NATO’s official position, like that of Washington and London, is that there is no sign of a Russian withdrawal from its own territory along the border with Ukraine, and therefore there’s a “new normal” of Russia becoming a permanent threat. NATO’s defense ministers, meeting in Brussels yesterday, have decided therefore to set in motion the process for creating and deploying additional battle groups to eastern and southeastern Europe. “Our military commanders will now work on the details and report back within weeks,” NATO Secretary General Jens Stoltenberg said during a press conference yesterday.

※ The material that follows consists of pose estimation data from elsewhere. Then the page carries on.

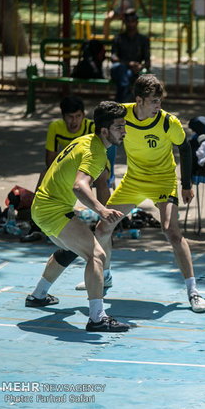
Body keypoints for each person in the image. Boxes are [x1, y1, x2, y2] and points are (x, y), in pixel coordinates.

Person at [74, 75, 205, 313]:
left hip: (163, 181)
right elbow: (100, 127)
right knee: (103, 227)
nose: (159, 106)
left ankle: (193, 291)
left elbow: (185, 148)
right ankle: (104, 276)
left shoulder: (168, 123)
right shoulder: (122, 115)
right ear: (139, 100)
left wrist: (186, 184)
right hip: (134, 179)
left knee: (172, 231)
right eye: (154, 101)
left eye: (160, 101)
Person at [25, 101, 130, 332]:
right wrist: (101, 210)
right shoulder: (95, 153)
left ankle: (38, 295)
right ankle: (97, 318)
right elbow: (79, 186)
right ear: (105, 131)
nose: (124, 131)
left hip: (41, 207)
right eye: (119, 127)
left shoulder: (84, 141)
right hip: (52, 210)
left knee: (72, 248)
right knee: (97, 255)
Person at [21, 96, 112, 242]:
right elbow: (50, 161)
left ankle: (106, 224)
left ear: (83, 116)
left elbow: (101, 160)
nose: (74, 121)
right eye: (70, 117)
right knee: (44, 173)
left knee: (102, 177)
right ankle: (36, 226)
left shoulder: (91, 127)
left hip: (93, 165)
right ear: (63, 117)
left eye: (78, 116)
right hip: (68, 166)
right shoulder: (55, 127)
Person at [110, 8, 151, 103]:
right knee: (120, 68)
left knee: (126, 74)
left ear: (137, 22)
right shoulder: (118, 38)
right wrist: (129, 64)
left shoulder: (143, 40)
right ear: (124, 22)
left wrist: (140, 66)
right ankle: (126, 95)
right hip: (119, 70)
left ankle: (120, 100)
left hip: (133, 72)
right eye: (128, 21)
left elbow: (148, 62)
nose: (130, 24)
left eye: (132, 21)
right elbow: (113, 58)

Otherwise, Stoltenberg, echoing President Joe Biden during his speech on Tuesday night (Feb. 15), promised that the alliance has no plans to deploy offensive systems in Ukraine. “But of course we cannot, we cannot compromise on the core principle that we have all subscribed to year after year and again, and again, starting with the Helsinki Final Act. And then in the Paris Accord, and then in the Astana Agreement and many other times, all countries in Europe including Russia, and also the United States and NATO Allies, have signed to agreements, treaties, stating that all countries can decide themselves, have the right to decide themselves, whether they want to be part of an alliance [such] as NATO or not.”
Moscow has repeatedly referred to those same documents also, but making the point, as Stoltenberg avoided doing, that they include the caveat that no nation can pursue its security at the expense of its neighbors.